25ª Conferência Latino-Americana do Santander: O que reserva o futuro para a região?
Embora o novo ano tenha sido marcado por incertezas e transtornos devido à Covid-19, pôde ser realizado um evento extremamente importante: a 25ª Conferência Latino-Americana do Santander.
Mesmo sendo a primeira vez que a conferência foi realizada totalmente online, manteve a sua relevância desde a sua criação, em 1997, reunindo importantes líderes, figuras e empresas de investimento dos setores político e económico da América Latina para oferecer perspetivas valiosas sobre o futuro da região.
Através de uma série de mesas-redondas e reuniões individuais, aproveitamos o formato virtual da conferência para alcançar um público muito maior com uma seleção excecional de oradores, incluindo Hilary Clinto, ex-Secretária de Estado dos EUA; Roberto Campos, Presidente do Banco Central do Brasil; Mark Carney, ex-Governador do Banco de Inglaterra; e Alejandro Díaz de León, Governador do Banco do México.
Ao abordar temas-chave como a política da América Latina, a ESG e a transformação digital, a conferência celebrou o potencial da região para atrair maior investimento estrangeiro e impulsionar o crescimento sustentável, apesar dos graves impactos da Covid-19.
Apesar destes desafios, as oportunidades na América Latina são vastas. Uma das principais conclusões da conferência foi que a América Latina não pode ser tratada como uma região homogénea, com cada país a apresentar realidades e necessidades diferentes. Para que os investimentos na região sejam bem-sucedidos, as instituições financeiras e os investidores precisam de ser flexíveis e aproveitar esta diversidade, em vez de a verem como uma barreira. À medida que a América Latina recupera do impacto devastador da Covid-19, a região irá concentrar-se na restauração da sua infra-estrutura económica, criando uma necessidade muito maior de investimentos por parte do sector privado e de investidores especializados.

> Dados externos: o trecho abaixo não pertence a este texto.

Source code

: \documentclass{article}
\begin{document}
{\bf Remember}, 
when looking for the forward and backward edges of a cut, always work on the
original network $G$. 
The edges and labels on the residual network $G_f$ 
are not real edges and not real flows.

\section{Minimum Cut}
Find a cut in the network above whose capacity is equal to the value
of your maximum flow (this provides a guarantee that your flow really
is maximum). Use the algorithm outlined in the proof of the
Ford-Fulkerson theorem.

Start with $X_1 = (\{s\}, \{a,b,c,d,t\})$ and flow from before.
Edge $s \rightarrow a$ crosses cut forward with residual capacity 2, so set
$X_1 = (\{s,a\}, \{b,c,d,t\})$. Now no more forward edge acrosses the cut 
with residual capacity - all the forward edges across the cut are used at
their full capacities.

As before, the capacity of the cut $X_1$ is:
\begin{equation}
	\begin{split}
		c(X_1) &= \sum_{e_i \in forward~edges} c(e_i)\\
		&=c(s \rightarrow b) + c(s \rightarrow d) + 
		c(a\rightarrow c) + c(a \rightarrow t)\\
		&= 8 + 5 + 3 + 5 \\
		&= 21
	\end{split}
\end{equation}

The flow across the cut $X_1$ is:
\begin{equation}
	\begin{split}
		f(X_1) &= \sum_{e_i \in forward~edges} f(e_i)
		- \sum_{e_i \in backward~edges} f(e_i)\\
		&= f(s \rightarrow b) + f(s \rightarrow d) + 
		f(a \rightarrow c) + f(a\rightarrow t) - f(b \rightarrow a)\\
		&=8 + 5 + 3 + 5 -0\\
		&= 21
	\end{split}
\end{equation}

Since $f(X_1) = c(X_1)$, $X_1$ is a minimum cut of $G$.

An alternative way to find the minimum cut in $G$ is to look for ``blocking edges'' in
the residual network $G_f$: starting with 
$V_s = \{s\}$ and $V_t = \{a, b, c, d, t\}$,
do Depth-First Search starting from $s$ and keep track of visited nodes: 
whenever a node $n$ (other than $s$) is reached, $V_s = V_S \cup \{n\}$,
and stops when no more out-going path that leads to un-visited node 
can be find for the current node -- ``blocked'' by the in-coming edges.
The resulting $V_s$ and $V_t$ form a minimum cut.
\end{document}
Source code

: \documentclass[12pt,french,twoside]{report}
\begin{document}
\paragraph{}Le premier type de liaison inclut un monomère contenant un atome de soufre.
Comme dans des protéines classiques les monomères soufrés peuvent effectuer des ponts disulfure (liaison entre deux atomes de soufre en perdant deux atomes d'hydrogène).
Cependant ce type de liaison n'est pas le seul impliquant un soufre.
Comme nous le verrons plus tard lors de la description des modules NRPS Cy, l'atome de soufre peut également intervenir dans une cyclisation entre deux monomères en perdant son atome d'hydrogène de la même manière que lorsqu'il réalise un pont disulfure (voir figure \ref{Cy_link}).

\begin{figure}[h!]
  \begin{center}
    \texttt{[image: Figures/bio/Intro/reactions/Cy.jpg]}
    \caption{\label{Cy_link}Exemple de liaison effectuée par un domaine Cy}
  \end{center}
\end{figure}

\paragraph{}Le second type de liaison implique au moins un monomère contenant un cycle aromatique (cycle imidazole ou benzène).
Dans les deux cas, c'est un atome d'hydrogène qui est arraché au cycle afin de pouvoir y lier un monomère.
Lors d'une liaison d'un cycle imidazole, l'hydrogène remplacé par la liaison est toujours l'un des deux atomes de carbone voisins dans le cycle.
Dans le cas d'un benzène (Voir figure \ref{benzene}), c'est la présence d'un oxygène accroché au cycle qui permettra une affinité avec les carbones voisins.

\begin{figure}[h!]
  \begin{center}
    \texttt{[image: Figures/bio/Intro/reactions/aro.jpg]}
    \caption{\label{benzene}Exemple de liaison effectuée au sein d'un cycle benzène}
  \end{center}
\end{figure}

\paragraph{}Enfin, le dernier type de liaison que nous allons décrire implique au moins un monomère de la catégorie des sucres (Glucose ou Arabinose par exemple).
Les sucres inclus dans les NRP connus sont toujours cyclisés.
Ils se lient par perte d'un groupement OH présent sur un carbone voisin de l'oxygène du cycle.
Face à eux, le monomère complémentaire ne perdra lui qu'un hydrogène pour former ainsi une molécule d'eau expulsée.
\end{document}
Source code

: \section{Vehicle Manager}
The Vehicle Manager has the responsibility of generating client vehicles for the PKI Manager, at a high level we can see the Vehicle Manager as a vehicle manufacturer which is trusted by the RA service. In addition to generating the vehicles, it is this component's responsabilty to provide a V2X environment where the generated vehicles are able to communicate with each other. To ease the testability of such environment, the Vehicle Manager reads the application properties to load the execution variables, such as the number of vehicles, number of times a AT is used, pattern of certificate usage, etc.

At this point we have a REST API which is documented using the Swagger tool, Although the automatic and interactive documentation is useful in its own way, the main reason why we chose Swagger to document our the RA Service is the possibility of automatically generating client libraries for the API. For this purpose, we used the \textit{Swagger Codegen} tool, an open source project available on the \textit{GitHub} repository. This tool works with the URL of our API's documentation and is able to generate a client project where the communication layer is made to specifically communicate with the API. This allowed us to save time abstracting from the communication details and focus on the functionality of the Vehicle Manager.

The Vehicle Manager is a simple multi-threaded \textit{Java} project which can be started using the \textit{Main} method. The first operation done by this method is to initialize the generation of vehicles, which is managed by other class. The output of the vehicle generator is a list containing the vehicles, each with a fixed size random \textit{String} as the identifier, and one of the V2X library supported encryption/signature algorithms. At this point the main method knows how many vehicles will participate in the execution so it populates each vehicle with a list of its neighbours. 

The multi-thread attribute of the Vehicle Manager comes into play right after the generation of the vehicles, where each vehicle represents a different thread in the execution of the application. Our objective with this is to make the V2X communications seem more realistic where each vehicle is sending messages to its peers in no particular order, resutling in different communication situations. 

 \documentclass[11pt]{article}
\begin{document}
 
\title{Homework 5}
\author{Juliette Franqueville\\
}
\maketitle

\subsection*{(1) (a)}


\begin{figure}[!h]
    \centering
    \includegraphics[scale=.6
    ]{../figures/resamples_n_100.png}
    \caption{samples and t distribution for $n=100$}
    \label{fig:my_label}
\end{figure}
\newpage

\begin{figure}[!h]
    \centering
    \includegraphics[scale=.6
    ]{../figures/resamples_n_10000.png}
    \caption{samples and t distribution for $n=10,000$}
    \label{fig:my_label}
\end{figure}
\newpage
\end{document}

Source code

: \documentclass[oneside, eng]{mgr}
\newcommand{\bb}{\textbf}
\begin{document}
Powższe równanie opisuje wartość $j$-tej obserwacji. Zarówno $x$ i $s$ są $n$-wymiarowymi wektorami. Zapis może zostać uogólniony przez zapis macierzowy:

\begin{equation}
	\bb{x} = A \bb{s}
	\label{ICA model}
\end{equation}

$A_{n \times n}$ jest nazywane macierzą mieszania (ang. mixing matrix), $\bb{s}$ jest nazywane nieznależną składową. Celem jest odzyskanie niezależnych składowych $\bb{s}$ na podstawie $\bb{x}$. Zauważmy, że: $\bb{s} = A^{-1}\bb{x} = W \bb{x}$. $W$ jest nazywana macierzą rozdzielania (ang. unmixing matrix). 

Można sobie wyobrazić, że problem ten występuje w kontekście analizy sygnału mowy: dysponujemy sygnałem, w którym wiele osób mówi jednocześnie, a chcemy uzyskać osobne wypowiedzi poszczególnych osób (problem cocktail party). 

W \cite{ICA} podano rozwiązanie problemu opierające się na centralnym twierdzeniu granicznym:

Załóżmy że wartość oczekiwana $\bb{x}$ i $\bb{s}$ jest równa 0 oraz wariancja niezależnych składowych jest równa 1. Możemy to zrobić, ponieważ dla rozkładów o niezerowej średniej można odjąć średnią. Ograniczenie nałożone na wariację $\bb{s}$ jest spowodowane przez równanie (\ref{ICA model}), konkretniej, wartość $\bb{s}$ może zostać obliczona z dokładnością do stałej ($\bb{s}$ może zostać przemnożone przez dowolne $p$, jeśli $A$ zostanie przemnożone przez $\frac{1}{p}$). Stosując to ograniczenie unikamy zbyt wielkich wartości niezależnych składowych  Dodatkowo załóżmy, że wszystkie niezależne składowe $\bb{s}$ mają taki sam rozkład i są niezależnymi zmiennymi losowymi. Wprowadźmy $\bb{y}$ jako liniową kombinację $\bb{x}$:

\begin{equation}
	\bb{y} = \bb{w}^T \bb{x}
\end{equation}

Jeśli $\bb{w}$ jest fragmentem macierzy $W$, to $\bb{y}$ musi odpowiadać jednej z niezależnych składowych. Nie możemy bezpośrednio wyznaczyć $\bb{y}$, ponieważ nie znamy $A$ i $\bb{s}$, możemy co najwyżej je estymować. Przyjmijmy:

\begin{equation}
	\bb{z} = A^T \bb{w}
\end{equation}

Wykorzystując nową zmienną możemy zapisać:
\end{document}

Os oradores da conferência destacaram ainda a necessidade de um maior alinhamento global na abordagem do financiamento sustentável. De facto, o crescente nível de cooperação entre os países da região acelerou significativamente o ritmo da digitalização na América Latina. Além disso, as principais economias da América Latina mantiveram uma inflação baixa, permitindo aos bancos centrais manter as taxas de juro sob controlo, e o sector bancário manteve-se resiliente, com amplas reservas de capital e liquidez. Com este cenário económico, é provável que a América Latina saia da pandemia mais forte do que antes.
O Santander reconhece há muito tempo a América Latina como uma das regiões mais promissoras para o investimento. Sendo uma das regiões mais ricas em recursos naturais e produção alimentar, e com um forte contingente de talentos, a procura pelo desenvolvimento de infraestruturas sustentáveis na região é extensa.
À medida que a atenção global se volta cada vez mais para a América Latina, esperamos ver melhorias graduais na gestão económica da região, incluindo uma maior inclusão social e a captação de capital público e privado para impulsionar o investimento em infraestruturas, inovação e tecnologia. O Brasil, um mercado-chave para nós, oferece um enorme potencial em termos de investimentos ESG, e o foco do México na fintech e na banca digital está a gerar avanços entusiasmantes para a transformação digital em toda a região.
Embora a mudança na região não seja linear, o progresso que está a ocorrer em todas as frentes na América Latina apenas fortaleceu o compromisso do Santander em desempenhar um papel substancial na região. Tendo iniciado as nossas operações na América Latina em 1857, contamos agora com 76 milhões de clientes na região, mais 56% do que há três anos. À medida que continuamos a investir amplamente na região sob a liderança de 400 equipas de gestão sénior, iremos também expandir o trabalho que realizámos em 2020 para canalizar recursos por toda a região, reduzir as taxas para as PME, alargar o nosso programa de bolsas de estudo e investir em novas instalações.
Se os oradores inspiradores da conferência nos mostraram alguma coisa, é que a crise actual pode ser transformada numa crise de resiliência e sustentabilidade. Agora, mais do que nunca, precisamos de levar o risco climático a sério, e a América Latina está a revelar-se o local ideal para isso. Esperamos que, até à conferência do próximo ano, que se realizará presencialmente em Cancún, o papel fundamental da América Latina na economia global sustentável seja inquestionável.